Thus, to execute some code, the steps are:

create an instance of Vm;
create a CallStack;
resolve the method to be invoked (generally main);
invoke it.

The type Value was already discussed in the first part, so I will refer you to that discussion for the details.

The execution of a method will often, in turn, invoke other methods - this will be done again via the same invoke API, recursively. We will thus use both our CallStack and CallFrame abstractions, but also the native Rust call stack to execute methods.

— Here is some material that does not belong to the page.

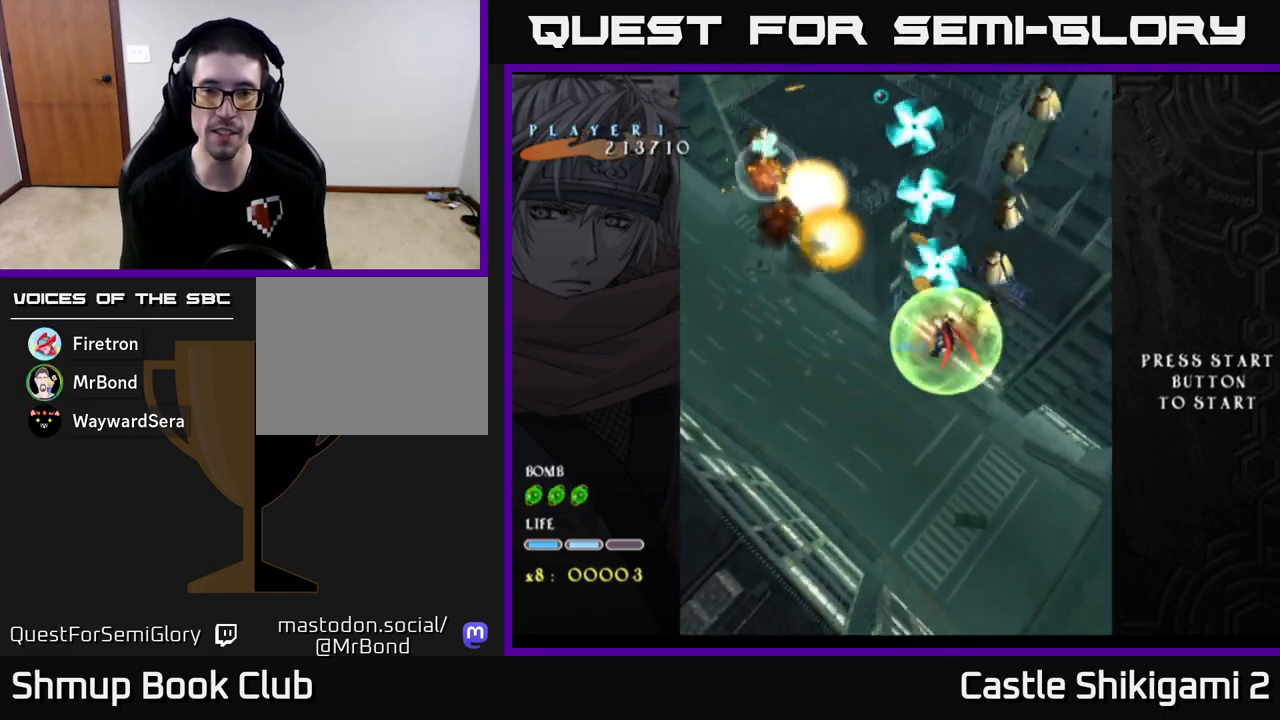
{"buttons": ["X"], "left_stick": "center", "events": [[67, "X", "up"], [83, "left_stick", "left"], [133, "X", "down"], [217, "X", "up"], [267, "X", "down"], [367, "left_stick", "center"], [383, "X", "up"], [450, "X", "down"]]}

As an aside, notice how nice MethodCallResult is, using the power of sum types of Rust! 🤩

Call stack and frames

In RJVM there are two abstractions: a CallFrame represents the invocation of a single method, used to store the local variables, program counter, and the stack. A CallStack is simply a stack of the various call frames - each function invocation will add one entry to the stack, and when a method returns, its frame will be popped. This is the code:

/// A call frame for a single method call inside a [CallStack].
#[derive(Debug)]
pub struct CallFrame<'a> {
    /// The class and method that is being executed
    class_and_method: ClassAndMethod<'a>,

    /// The current program counter
    pc: ProgramCounter,

    /// The locals variables' map of the method
    locals: Vec<Value<'a>>,

    /// The current stack
    stack: ValueStack<'a>,

    /// The bytecode to execute
    code: &'a Vec<u8>,
}

/// Models the program counter, i.e. the address of an instruction
/// in the bytecode of a method
#[derive(Debug, PartialEq, Eq, Clone, Copy, PartialOrd, Ord)]
pub struct ProgramCounter(pub u16);

impl<'a> CallFrame<'a> {
    pub fn new(class_and_method: ClassAndMethod<'a>, locals: Vec<Value<'a>>)
    -> Self { /* ... */ }

    /// Executes the whole method
    pub fn execute(
        &mut self,
        vm: &mut Vm<'a>,
        call_stack: &mut CallStack<'a>,
    ) -> MethodCallResult<'a> {
      /* ... */
    }
}

A few interesting things:

the bytecode being executed is stored directly in the call frame, as a reference, to avoid having to jump through the method references;
the local variables are simply modeled by a Vec;
…but the call stack is implemented via a helper struct named ValueStack. This was done to simplify the implementation and tests of strange instructions such as dup2_x1 and similar.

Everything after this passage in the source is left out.